A Guerra
Maria do Resgate Salta
2023-11-16Já fez 48 anos que deixei a minha Terra-mãe. África, Angola, Luanda. Vim para Portugal. Lisboa. Eu e meu pai, pois a minha mãe e irmãos já cá se encontravam. Fiquei, por opção. Queria acabar o 1º ano de Medicina. Também queria lá estar, mesmo com a guerra civil que já se tinha instalado. Custava-me deixar a terra que me viu crescer e que me moldou como pessoa. A terra onde as minhas raízes cresceram. Vir para Portugal significava separar-me delas. Foi dolorosa a separação. Esse meu amor a Angola, a África foi mais forte que qualquer medo. Medo da guerra à porta de casa, medo das carências, medo de tanta incerteza no dia a dia. Já o disse uma vez que posso sentir medo (quem não o sente?) mas que não me assusto com ele. Não me deixo intimidar ou toldar pelo medo. Usando um termo popular: não fico "acagaçada".

Registos extraídos:
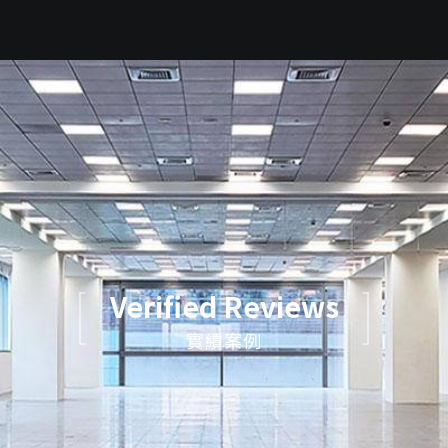
Verified Reviews
實績案例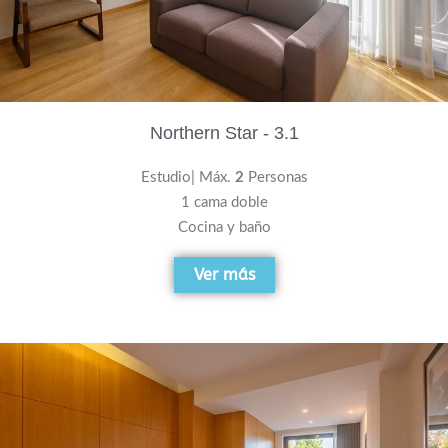
Northern Star - 3.1
Estudio| Máx.
2
Personas
1 cama doble
Cocina y baño
Ver más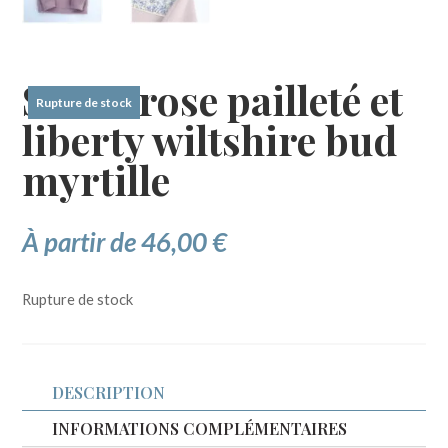
Sweat rose pailleté et
Rupture de stock
liberty wiltshire bud
myrtille
À partir de
46,00
€
Rupture de stock
DESCRIPTION
INFORMATIONS COMPLÉMENTAIRES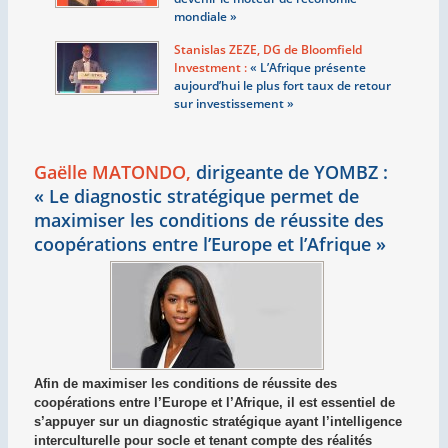
mondiale
»
Stanislas ZEZE, DG de Bloomfield
Investment :
«
L’Afrique présente
aujourd’hui le plus fort taux de retour
sur investissement
»
Gaëlle MATONDO,
dirigeante de YOMBZ :
«
Le diagnostic stratégique permet de
maximiser les conditions de réussite des
coopérations entre l’Europe et l’Afrique
»
Afin de maximiser les conditions de réussite des
coopérations entre l’Europe et l’Afrique, il est essentiel de
s’appuyer sur un diagnostic stratégique ayant l’intelligence
interculturelle pour socle et tenant compte des réalités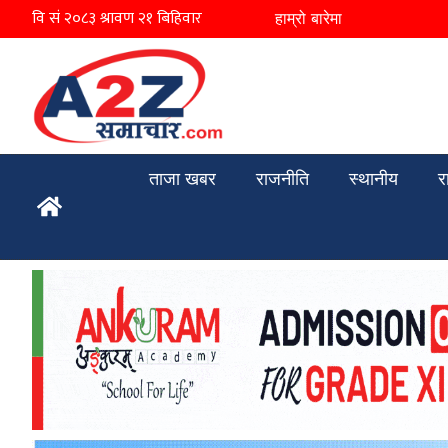
हाम्रो बारेमा
ताजा खबर
राजनीति
स्थानीय
र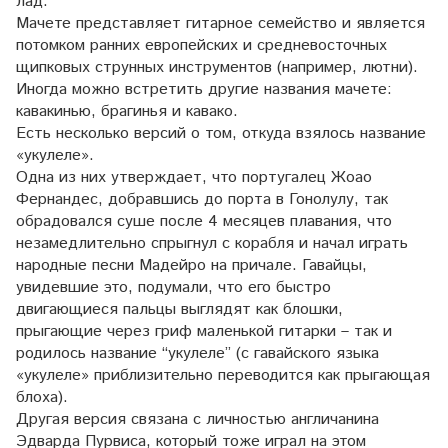
лад.
Мачете представляет гитарное семейство и является
потомком ранних европейских и средневосточных
щипковых струнных инструментов (например, лютни).
Иногда можно встретить другие названия мачете:
кавакинью, брагинья и кавако.
Есть несколько версий о том, откуда взялось название
«укулеле».
Одна из них утверждает, что португалец Жоао
Фернандес, добравшись до порта в Гонолулу, так
обрадовался суше после 4 месяцев плавания, что
незамедлительно спрыгнул с корабля и начал играть
народные песни Мадейро на причале. Гавайцы,
увидевшие это, подумали, что его быстро
двигающиеся пальцы выглядят как блошки,
прыгающие через гриф маленькой гитарки – так и
родилось название “укулеле” (с гавайского языка
«укулеле» приблизительно переводится как прыгающая
блоха).
Другая версия связана с личностью англичанина
Эдварда Пурвиса, который тоже играл на этом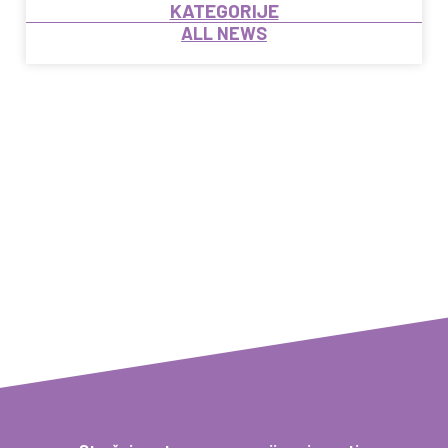
KATEGORIJE
ALL NEWS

▶ [Enunciado do exercício]
De acordo com o texto sobre a guerra, há quantos anos quem o narra deixou Angola?

▶ [Área de resposta]
Quem narra deixou Angola há 48 anos.